Matt Fran a Essentials of Art Jackson Pollock was an American abstract artist born in Cody, Wyoming in 1912. He was the youngest of his five brothers. Even though he was born on a farm, he never milked a cow and he was terrified of horses because he grew up in California. He dropped out of high school at the age of seventeen and proceeded to move to New York City with his older brother, Charles, and studied with Thomas Hart Benton at the Art Students League. Thomas Benton was already a great artist at the time in which Pollock studied with him.
Benton acted like the father figure in Pollock’s life to replace the original that wasn’t there. Benton was known for his large murals that appear on ceilings or walls. “Jack was a rebellious sort at all times,” recalls his classmate and friend, artist Harold Lehman. He grew his hair long and helped pen a manifesto denouncing athletics, even though “he had a muscular build and the school wanted to put him on the football team,” says former teacher Doug Lemon. Pollock always was upset with himself in his studies because he had troubles drawing things like they were supposed to look. From 1938 to 1942, Jackson joined a Mexican workshop of people with a painter named David Siqueiros.

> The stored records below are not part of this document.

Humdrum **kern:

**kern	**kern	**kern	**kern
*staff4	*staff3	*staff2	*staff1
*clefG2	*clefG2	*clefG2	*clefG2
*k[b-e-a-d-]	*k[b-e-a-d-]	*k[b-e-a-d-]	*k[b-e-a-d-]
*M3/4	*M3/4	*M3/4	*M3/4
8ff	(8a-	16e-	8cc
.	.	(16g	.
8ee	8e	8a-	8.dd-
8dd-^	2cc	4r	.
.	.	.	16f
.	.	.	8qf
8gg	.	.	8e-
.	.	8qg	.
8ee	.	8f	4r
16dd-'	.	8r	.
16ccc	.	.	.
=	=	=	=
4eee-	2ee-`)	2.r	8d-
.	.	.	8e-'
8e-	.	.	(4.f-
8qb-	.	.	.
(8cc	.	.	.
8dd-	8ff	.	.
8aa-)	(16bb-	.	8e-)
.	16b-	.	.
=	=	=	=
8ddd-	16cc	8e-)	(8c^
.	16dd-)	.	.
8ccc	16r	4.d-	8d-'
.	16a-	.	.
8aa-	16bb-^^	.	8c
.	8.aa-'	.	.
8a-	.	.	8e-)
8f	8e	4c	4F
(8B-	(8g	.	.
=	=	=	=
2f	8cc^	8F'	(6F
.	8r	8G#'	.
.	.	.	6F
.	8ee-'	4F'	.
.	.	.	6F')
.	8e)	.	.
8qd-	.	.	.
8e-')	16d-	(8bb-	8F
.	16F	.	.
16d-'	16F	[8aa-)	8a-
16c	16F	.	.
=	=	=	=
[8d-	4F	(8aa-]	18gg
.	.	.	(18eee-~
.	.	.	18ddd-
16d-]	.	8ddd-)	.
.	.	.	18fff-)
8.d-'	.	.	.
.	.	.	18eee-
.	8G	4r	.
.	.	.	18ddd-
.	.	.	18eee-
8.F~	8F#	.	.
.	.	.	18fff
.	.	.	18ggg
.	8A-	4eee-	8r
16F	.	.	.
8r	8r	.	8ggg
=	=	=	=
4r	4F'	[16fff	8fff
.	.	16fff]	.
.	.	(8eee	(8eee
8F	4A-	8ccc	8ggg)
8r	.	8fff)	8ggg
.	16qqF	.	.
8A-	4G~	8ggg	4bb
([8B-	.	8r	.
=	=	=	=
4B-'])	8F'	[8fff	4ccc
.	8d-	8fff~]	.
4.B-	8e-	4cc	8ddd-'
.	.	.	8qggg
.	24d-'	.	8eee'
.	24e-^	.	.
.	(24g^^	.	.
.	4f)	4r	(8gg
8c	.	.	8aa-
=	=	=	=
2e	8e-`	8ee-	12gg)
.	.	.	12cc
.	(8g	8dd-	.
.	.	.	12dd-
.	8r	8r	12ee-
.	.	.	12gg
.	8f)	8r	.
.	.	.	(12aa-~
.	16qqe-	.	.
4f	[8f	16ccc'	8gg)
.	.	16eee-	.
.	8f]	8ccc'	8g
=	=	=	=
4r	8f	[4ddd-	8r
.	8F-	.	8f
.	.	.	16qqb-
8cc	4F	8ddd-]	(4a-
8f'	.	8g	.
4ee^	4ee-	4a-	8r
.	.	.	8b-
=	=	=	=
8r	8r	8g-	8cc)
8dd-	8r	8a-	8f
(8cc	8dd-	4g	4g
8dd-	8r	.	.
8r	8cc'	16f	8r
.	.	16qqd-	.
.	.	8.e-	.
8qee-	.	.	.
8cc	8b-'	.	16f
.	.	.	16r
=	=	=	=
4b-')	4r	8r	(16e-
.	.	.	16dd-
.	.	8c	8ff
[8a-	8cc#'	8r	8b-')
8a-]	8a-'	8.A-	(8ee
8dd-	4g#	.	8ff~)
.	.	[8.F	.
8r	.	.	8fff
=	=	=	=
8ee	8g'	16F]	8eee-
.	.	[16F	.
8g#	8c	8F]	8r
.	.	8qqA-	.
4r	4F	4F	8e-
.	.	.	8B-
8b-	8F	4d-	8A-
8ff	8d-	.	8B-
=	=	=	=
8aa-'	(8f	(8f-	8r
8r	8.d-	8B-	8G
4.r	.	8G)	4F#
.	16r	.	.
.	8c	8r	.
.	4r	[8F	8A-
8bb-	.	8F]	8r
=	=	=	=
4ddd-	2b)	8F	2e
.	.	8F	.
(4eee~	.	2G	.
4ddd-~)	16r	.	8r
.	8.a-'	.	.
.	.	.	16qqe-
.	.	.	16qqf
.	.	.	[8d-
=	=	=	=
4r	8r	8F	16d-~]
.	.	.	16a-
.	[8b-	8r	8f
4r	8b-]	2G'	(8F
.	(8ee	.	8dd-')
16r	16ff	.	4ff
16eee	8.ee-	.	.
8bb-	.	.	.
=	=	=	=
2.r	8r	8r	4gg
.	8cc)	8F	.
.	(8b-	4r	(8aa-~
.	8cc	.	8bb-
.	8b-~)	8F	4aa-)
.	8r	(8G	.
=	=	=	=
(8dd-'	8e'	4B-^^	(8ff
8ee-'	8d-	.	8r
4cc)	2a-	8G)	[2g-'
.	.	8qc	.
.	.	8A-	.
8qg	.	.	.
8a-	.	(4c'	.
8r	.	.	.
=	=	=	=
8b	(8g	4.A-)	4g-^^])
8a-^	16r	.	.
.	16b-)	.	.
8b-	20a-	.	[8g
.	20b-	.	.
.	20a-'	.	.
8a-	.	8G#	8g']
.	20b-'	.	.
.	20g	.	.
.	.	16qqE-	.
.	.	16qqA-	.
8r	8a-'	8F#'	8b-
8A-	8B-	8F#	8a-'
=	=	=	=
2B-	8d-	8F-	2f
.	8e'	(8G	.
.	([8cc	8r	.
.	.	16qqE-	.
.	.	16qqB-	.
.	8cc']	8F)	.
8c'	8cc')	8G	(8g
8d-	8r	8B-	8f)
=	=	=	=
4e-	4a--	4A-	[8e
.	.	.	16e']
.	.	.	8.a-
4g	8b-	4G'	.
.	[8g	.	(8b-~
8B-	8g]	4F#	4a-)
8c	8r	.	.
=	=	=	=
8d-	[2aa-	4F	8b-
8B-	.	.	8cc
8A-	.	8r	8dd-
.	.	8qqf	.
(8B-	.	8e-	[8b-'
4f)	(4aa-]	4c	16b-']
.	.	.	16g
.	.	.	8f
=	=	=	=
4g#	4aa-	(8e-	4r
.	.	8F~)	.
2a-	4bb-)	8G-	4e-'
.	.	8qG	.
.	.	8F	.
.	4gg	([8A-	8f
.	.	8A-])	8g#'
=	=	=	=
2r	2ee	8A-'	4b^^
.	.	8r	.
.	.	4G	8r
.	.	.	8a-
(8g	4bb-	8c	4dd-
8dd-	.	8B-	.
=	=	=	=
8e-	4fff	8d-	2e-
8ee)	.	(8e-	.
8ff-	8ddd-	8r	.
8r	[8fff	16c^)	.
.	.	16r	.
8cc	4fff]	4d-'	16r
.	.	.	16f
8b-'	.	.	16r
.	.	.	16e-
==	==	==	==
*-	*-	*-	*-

This workshop painted the murals for the WPA Federal Art Projects. This new group of people started experimenting with new types of paint and new ways of applying it to large canvas. People say that this time period was when Jackson was stimulated with ideas from looking at the Mexican or WPA murals. Looking at paintings from Picasso and the surrealists also inspired Jackson at this time. The type of paint they used was mixing oil colors with paint used for painting cars. Jackson noticed that the shapes and colors they created were just as beautiful as anything else was.
Jackson realized that you didn’t have to be able to draw perfect to make beautiful paintings Jackson started developing a whole new way of painting that he had never tried before and his paintings were starting to look totally different from before. Jackson also started action paintings, which are paintings that are abstract, but get the word action from the way they are made. In 1947 Pollock produced his first totally abstract “drip” painting. Jackson usually laid out large canvas and stood over them dribbling paint in wide arcs or straight lines or any way he thought to be fit. “If you want to look at a face”, said Pollock in 1949, “look at one.”On the floor I am more at ease, I feel nearer, more a part of the painting, since this way I can walk around in it, work from the four sides and be literally ‘in;’ the painting.” -Jackson Pollock, 1947. This made time magazine give him the nickname, “Jack the Dripper” in 1956.
Pollock’s paintings usually go against the majority of paintings by not having a focal point so that the dribbled paintings can be looked at as a whole. When Pollock developed his “action” paintings, he was influenced by Surrealist ideas of “psychic automatism”, which is direct expression of the unconscious. Due to alcoholism, Jackson had an unhappy personal life. In 1945, Jackson bought a farmhouse and finally married his girlfriend Lee Kr asner. Lee was an abstract artist as well and she used one of the bedrooms as a studio while Jackson resided his work in the barn. It wasn’t till Jackson died till Lee’s work began getting some recognition.
During the 1950’s Pollock continued to paint figurative or semi-figurative black and white works. Jackson Pollock died in a 1956 car crash caused by drunk driving at a premature age of 44. He died alongside Beat novelist Jack Kerouac and actor James Dean and was labeled one of the 50’s rebels. That gruesome death gave the Abstract Expressionist movement unprecedented public recognition and conclusively transformed Pollock the man into Pollock the myth.
Though Pollock never sold one of his 340 lifetime paintings for more that $10, 000 in his lifetime-his works have since fetched up to $18 million and he has become a celebrity.